***** ESTRATTO DEL TESTO *****

Un libro al mese... una proposta della redazione per riflettere: temi contemporanei, esperienze e spunti per la nostra esistenza. La redazione riceve volentieri suggerimenti e indicazioni, riservandosi la scelta delle recensioni da pubblicare.
In particolare chi ha vissuto gli anni caldi del terrorismo, non può aver dimenticato la fine del commissario capo Luigi Calabresi che lavorava nell’Ufficio Politico della Questura di Milano, ucciso il 17 maggio 1972 in un attentato terroristico di estrema sinistra. I colpevoli vennero arrestati soltanto nel 1988.
Tra il 1969 e il 1972 Calabresi fu accusato da una parte dell'opinione pubblica di aver assassinato l'anarchico Giuseppe Pinelli, morto dopo essere caduto da una finestra del quarto piano della Questura di Milano. Pinelli si trovava in custodia per le indagini sulla strage di Piazza Fontana.
Nel libro che presentiamo oggi, la vedova di Calabresi, Gemma, ricorda in un’autobiografia lucida e intensa, quegli anni e quei fatti. Ma non soltanto. Nel libro si leggono molte altre verità. Si sente la fatica di crescere tre figli - uno ancora nel suo grembo alla morte del padre - in un clima molto pesante, con un cognome non facile da portare, con gli insulti e le minacce scritte sui muri sotto casa, alle prese con processi duri e faticosi per tutti, non solo per gli imputati.
Nel libro Gemma Calabresi Milite - cognome del secondo marito - parla anche della sua vita dopo quel lutto: del secondo amore della sua vita, del secondo matrimonio, del quarto figlio e di una seconda vedovanza.

*****

> **ISTRUZIONI DELL'ESERCIZIO**:
Prosegui la recensione dell'autobiografia di Gemma Calabresi riportata qui sopra, partendo dopo la sua ultima frase.

***** DATI ESTRATTI *****

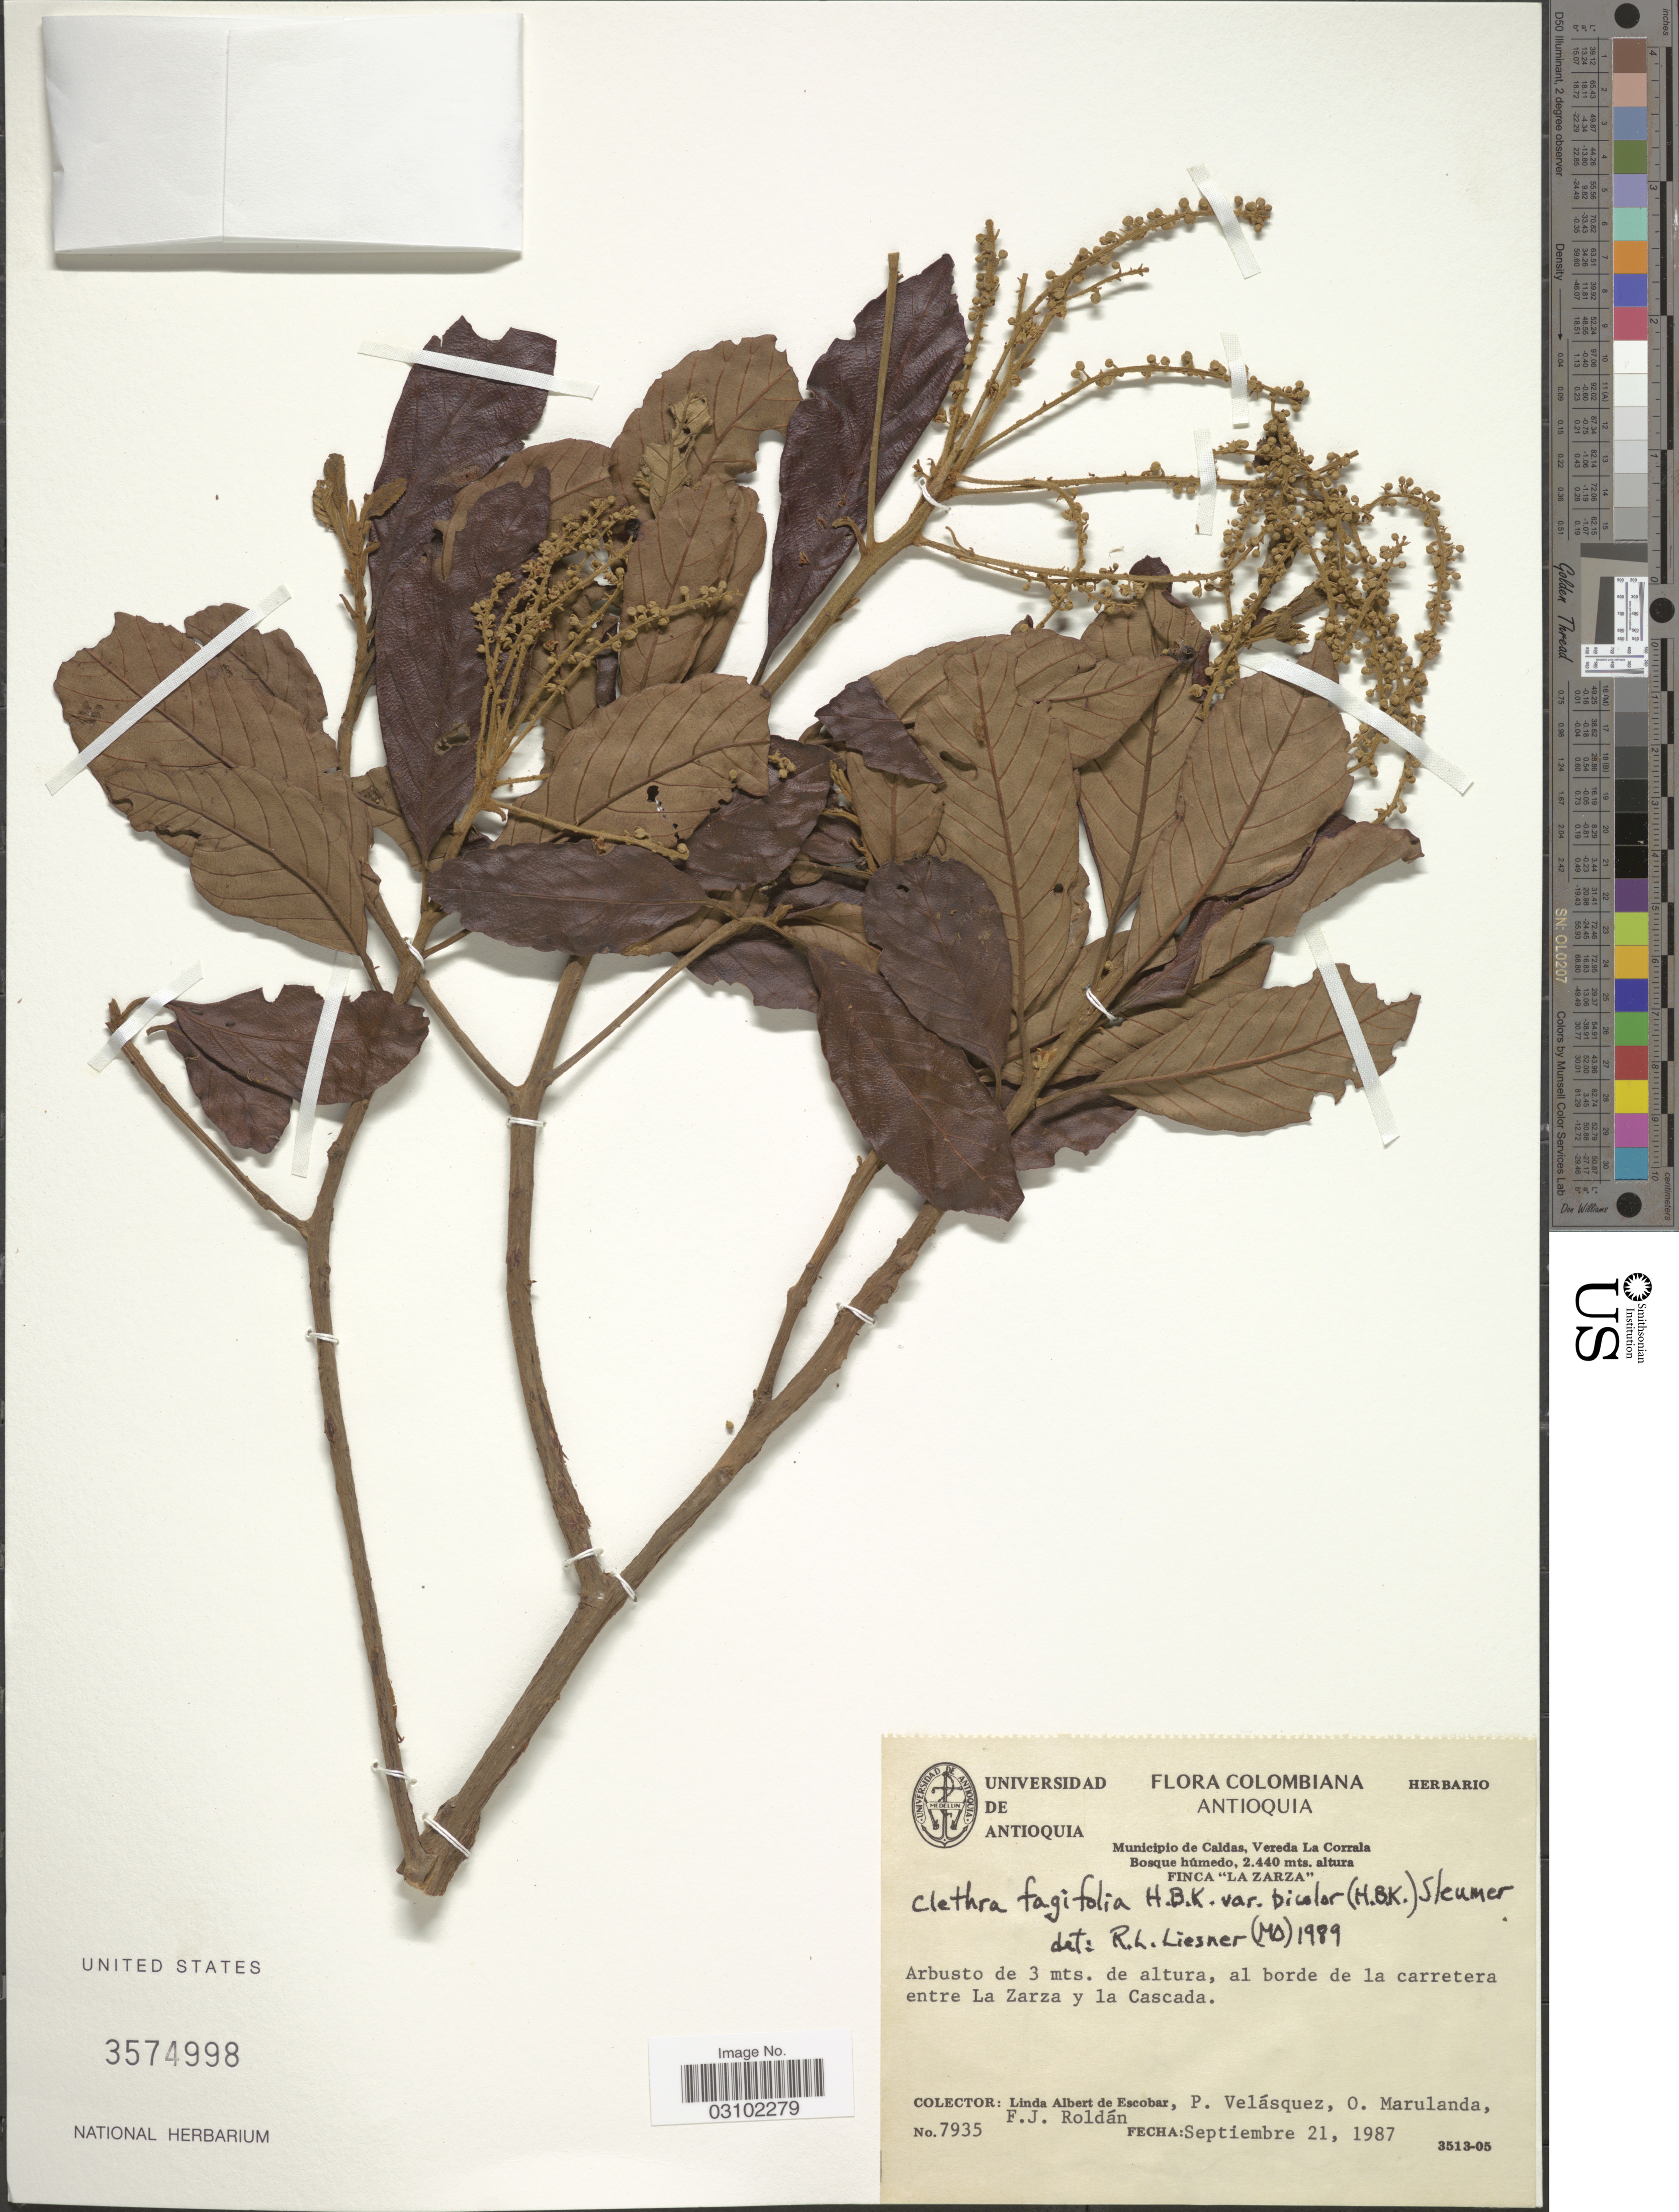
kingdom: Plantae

*****
***** DATI ESTRATTI *****

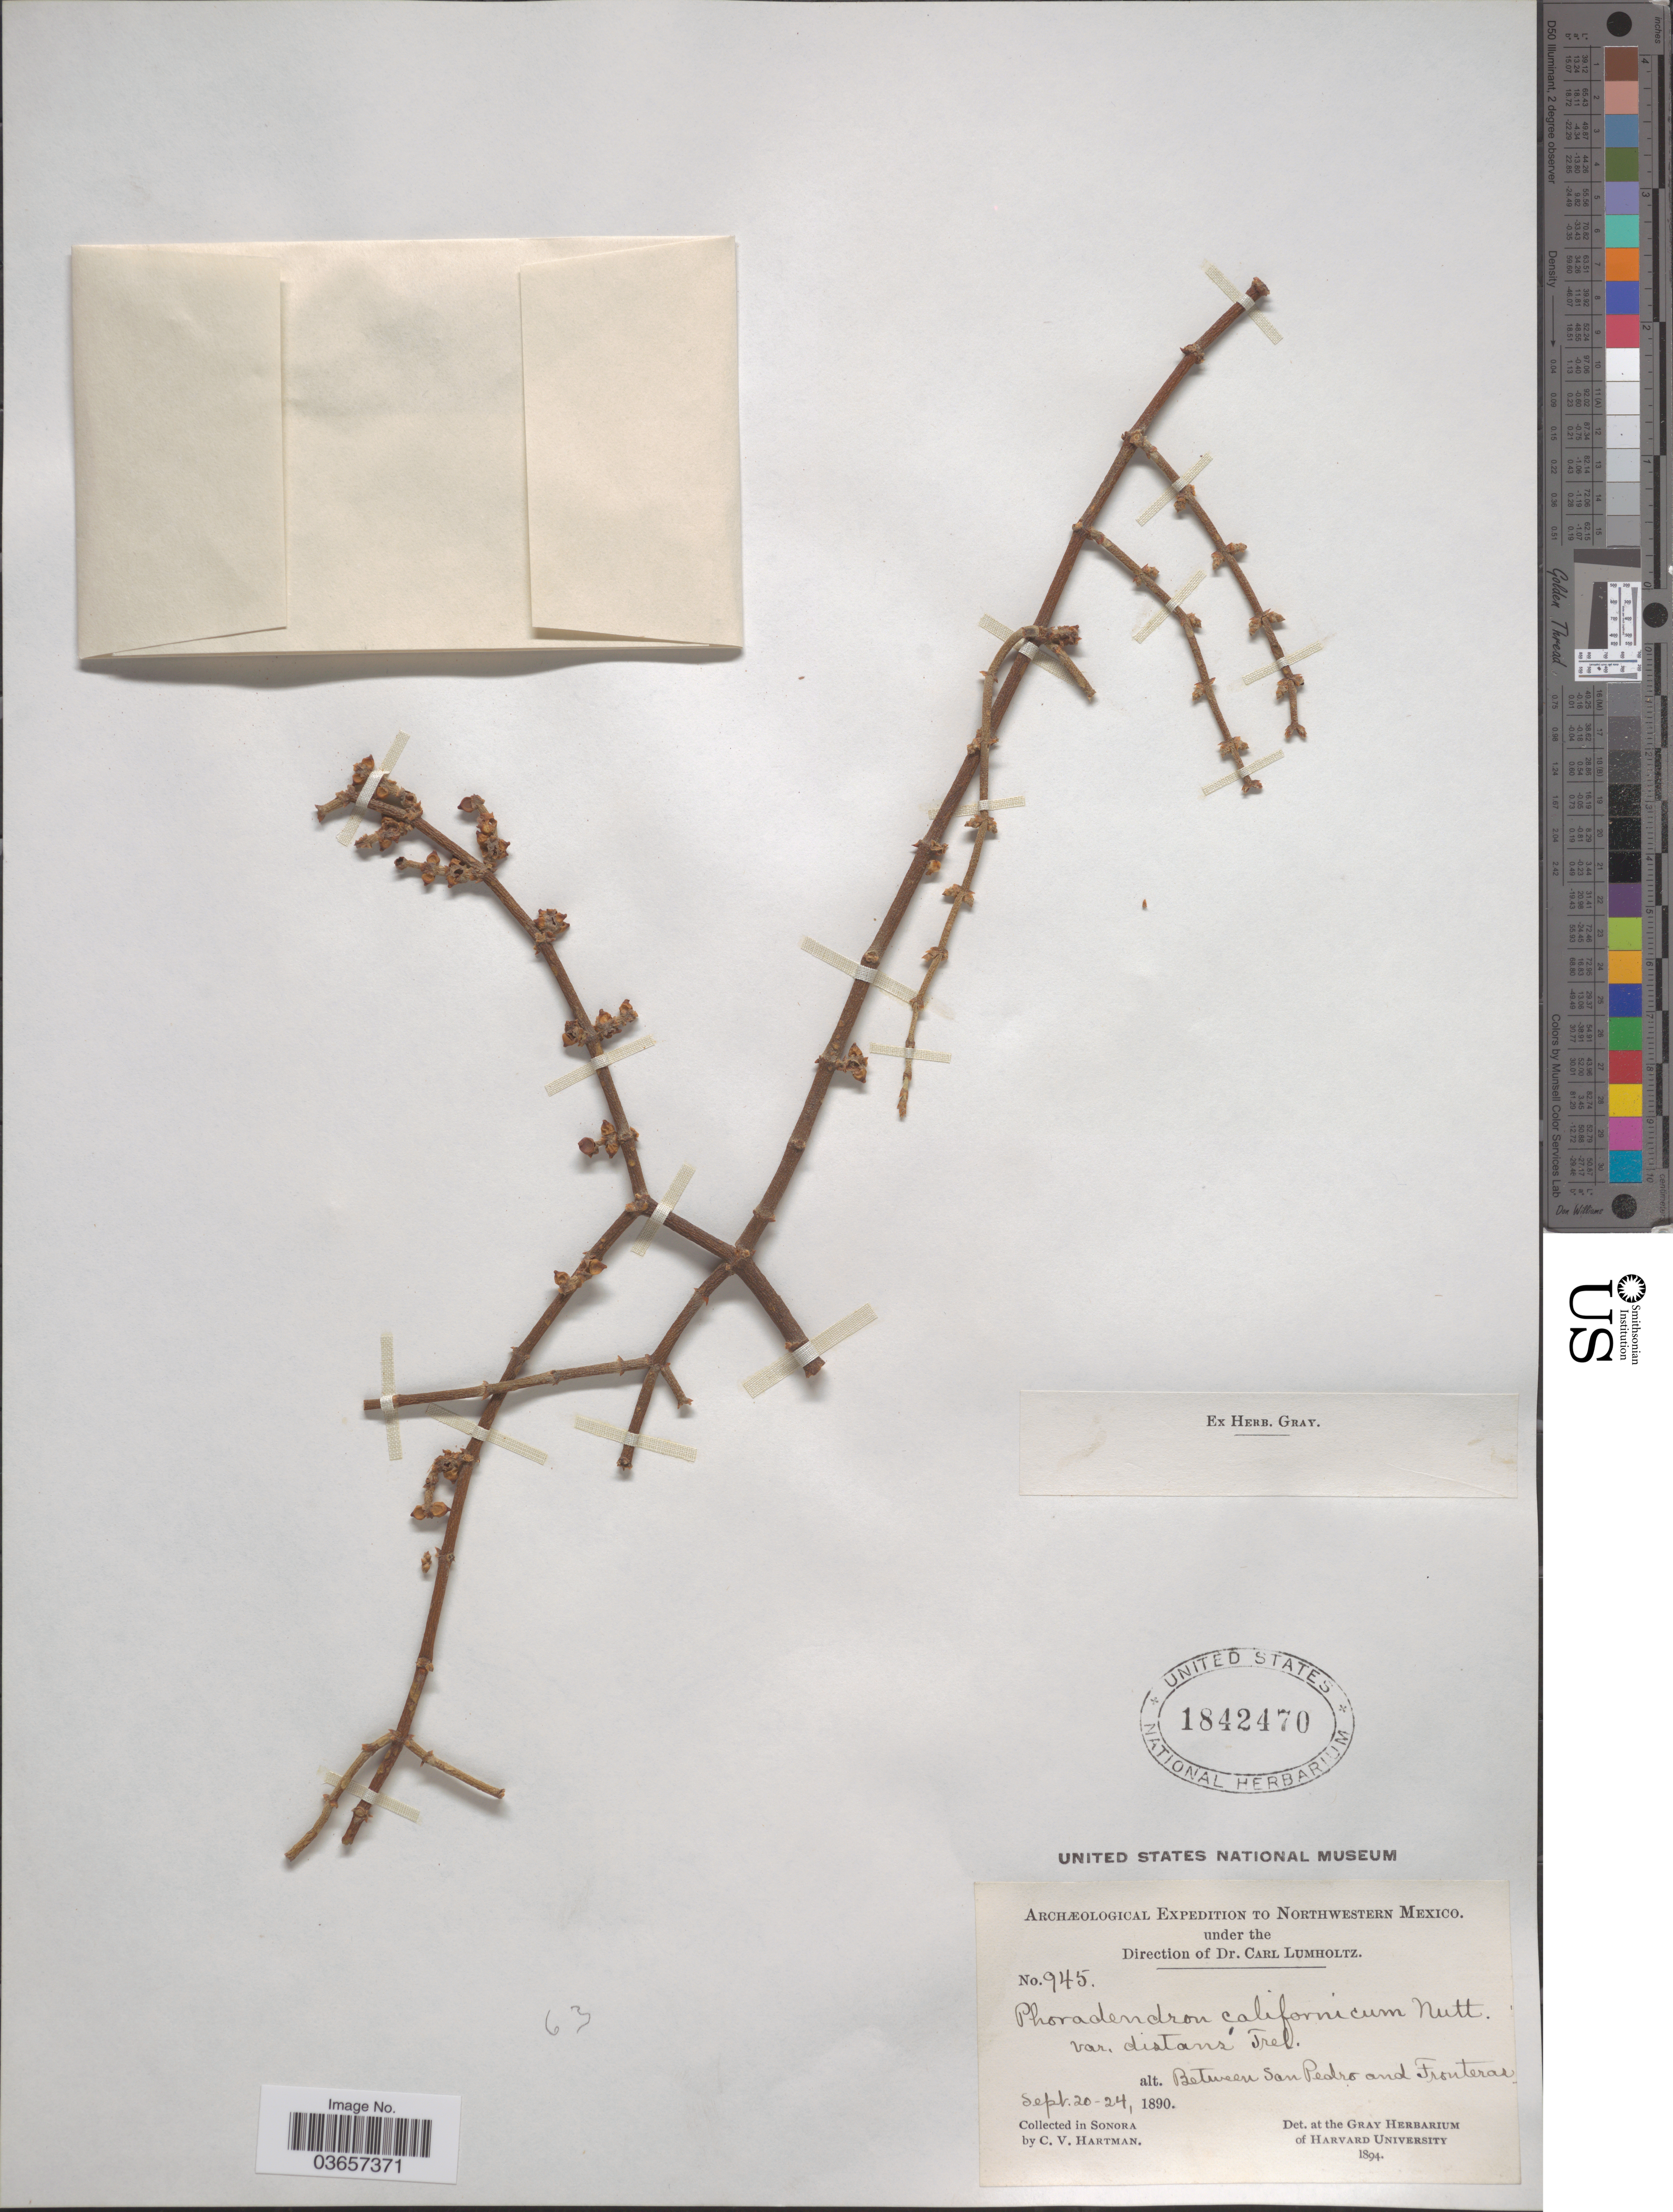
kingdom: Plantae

*****

> **LA RISPOSTA**:
Ma non soltanto. Da cristiana autentica, Gemma Calabresi Milite ci consegna le tracce del suo bellissimo cammino di fede che l’ha portata a maturare il perdono per gli assassini del primo marito.
Grazie a sua madre decise di scrivere nel necrologio del marito la frase evangelica: “Padre, perdona loro perché non sanno quello che fanno” [Lc 23,32-38], frase che mediterà negli anni, attraverso una fede più matura, interpretandola come un desiderio del Figlio perché sia il Padre a concedere quel perdono che Lui, uomo sino in fondo, ancora non riesce a donare.
Il perdono, che il cristiano sa di dover concedere, non gli risulta per questo meno facile. Necessita di maturazione attraverso la preghiera costante, la riflessione e molta, molta sensibilità. Difficilmente può venir concesso nell’immediatezza del male subito.
“Se Gigi fosse rimasto soltanto il padre ucciso, noi saremmo per sempre stati solo le vittime. La vedova, gli orfani. Invece volevo che io e i miei figli fossimo altro: persone che vanno avanti. Anche per questo, ben prima di iniziare il mio cammino di fede e perdono, ho preso una decisione fondamentale: avrei cresciuto quei bambini insegnando loro che degli altri bisogna fidarsi, che nella vita è molto più facile incontrare il bene piuttosto che il male, che il rancore e la vendetta sono un veleno che toglie i colori del mondo…” [pag. 67/68].
“In aula non c’erano solo i miei figli ma anche, qualche volta, i figli degli imputati. Vederli nel ruolo di padri all’inizio mi turbava. Pensavo a quei ragazzi non tanto più grandi dei miei, mi chiedevo che cosa provassero […]. Anche chi aveva ucciso Gigi non era solo un assassino. Che diritto avevo io, allora di relegare i responsabili della morte di mio marito a quell’unico ruolo, a quell’unico istante della loro esistenza? Quegli uomini erano stati altre cose, sicuramente anche buone. Il periodo orribile della loro vita in cui avevano immaginato, organizzato e poi realizzato l’omicidio di Gigi non poteva definirli per sempre” [pag. 81].
“A volte mi hanno chiesto: - Li perdona? - . E io che non sapevo nemmeno che cosa provassi, davo la risposta più onesta possibile: - Sono in cammino, la strada è lunga e difficile, vedremo” [pag. 91].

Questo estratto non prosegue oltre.